> **Assignment**:
Find every line below that contains the word "дозволяє" and copy it out.

Materials provided Block Start

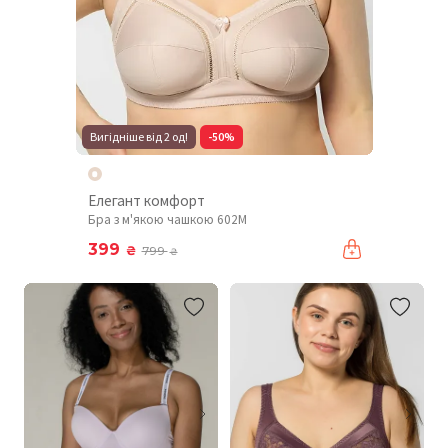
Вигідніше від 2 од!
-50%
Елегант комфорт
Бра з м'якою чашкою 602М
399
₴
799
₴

Materials provided Block End
Materials provided Block Start

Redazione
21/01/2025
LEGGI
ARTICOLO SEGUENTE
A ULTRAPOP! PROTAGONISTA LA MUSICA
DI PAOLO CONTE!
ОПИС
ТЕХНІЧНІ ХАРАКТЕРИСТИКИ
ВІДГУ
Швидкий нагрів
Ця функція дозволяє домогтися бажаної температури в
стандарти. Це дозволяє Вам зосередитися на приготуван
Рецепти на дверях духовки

Materials provided Block End

> **Answer to this exercise**:
Ця функція дозволяє домогтися бажаної температури в
стандарти. Це дозволяє Вам зосередитися на приготуван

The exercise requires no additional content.